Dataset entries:
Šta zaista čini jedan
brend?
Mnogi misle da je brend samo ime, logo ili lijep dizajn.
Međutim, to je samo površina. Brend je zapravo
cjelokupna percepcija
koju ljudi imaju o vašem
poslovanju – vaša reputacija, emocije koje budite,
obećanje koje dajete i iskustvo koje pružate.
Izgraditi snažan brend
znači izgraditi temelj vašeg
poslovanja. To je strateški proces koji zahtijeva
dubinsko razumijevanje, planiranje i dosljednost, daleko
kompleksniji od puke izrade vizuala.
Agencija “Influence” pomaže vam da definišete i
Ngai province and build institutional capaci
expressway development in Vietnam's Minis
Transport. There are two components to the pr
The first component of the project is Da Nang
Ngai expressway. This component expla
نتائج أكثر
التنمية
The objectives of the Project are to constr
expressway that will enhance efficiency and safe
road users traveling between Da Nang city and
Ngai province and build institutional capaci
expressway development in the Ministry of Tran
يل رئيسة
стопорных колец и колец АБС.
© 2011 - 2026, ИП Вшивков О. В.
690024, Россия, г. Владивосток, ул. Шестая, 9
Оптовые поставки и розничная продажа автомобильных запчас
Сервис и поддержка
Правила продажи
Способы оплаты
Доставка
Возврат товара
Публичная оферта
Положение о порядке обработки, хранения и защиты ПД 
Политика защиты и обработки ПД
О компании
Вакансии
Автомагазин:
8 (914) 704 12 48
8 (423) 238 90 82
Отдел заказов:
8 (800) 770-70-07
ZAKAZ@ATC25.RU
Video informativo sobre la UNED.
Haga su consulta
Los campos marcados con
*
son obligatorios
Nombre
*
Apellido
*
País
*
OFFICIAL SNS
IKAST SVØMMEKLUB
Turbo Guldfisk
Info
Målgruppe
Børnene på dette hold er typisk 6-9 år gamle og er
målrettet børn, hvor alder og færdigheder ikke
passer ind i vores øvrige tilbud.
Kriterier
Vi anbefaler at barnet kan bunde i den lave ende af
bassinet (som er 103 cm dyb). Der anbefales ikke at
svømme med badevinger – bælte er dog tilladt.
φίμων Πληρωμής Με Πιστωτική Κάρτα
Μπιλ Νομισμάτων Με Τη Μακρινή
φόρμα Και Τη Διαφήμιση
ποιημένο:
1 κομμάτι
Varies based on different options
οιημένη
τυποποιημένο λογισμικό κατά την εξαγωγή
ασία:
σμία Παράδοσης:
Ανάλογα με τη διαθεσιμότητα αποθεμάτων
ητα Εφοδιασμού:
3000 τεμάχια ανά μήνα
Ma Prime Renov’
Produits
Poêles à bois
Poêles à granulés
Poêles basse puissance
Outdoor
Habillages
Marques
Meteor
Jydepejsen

TASK GOAL:
For this exercise, retype each entry from above exactly as it stands.

PROBLEM SOLUTION:
Šta zaista čini jedan
brend?
Mnogi misle da je brend samo ime, logo ili lijep dizajn.
Međutim, to je samo površina. Brend je zapravo
cjelokupna percepcija
koju ljudi imaju o vašem
poslovanju – vaša reputacija, emocije koje budite,
obećanje koje dajete i iskustvo koje pružate.
Izgraditi snažan brend
znači izgraditi temelj vašeg
poslovanja. To je strateški proces koji zahtijeva
dubinsko razumijevanje, planiranje i dosljednost, daleko
kompleksniji od puke izrade vizuala.
Agencija “Influence” pomaže vam da definišete i
Ngai province and build institutional capaci
expressway development in Vietnam's Minis
Transport. There are two components to the pr
The first component of the project is Da Nang
Ngai expressway. This component expla
نتائج أكثر
التنمية
The objectives of the Project are to constr
expressway that will enhance efficiency and safe
road users traveling between Da Nang city and
Ngai province and build institutional capaci
expressway development in the Ministry of Tran
يل رئيسة
стопорных колец и колец АБС.
© 2011 - 2026, ИП Вшивков О. В.
690024, Россия, г. Владивосток, ул. Шестая, 9
Оптовые поставки и розничная продажа автомобильных запчас
Сервис и поддержка
Правила продажи
Способы оплаты
Доставка
Возврат товара
Публичная оферта
Положение о порядке обработки, хранения и защиты ПД 
Политика защиты и обработки ПД
О компании
Вакансии
Автомагазин:
8 (914) 704 12 48
8 (423) 238 90 82
Отдел заказов:
8 (800) 770-70-07
ZAKAZ@ATC25.RU
Video informativo sobre la UNED.
Haga su consulta
Los campos marcados con
*
son obligatorios
Nombre
*
Apellido
*
País
*
OFFICIAL SNS
IKAST SVØMMEKLUB
Turbo Guldfisk
Info
Målgruppe
Børnene på dette hold er typisk 6-9 år gamle og er
målrettet børn, hvor alder og færdigheder ikke
passer ind i vores øvrige tilbud.
Kriterier
Vi anbefaler at barnet kan bunde i den lave ende af
bassinet (som er 103 cm dyb). Der anbefales ikke at
svømme med badevinger – bælte er dog tilladt.
φίμων Πληρωμής Με Πιστωτική Κάρτα
Μπιλ Νομισμάτων Με Τη Μακρινή
φόρμα Και Τη Διαφήμιση
ποιημένο:
1 κομμάτι
Varies based on different options
οιημένη
τυποποιημένο λογισμικό κατά την εξαγωγή
ασία:
σμία Παράδοσης:
Ανάλογα με τη διαθεσιμότητα αποθεμάτων
ητα Εφοδιασμού:
3000 τεμάχια ανά μήνα
Ma Prime Renov’
Produits
Poêles à bois
Poêles à granulés
Poêles basse puissance
Outdoor
Habillages
Marques
Meteor
Jydepejsen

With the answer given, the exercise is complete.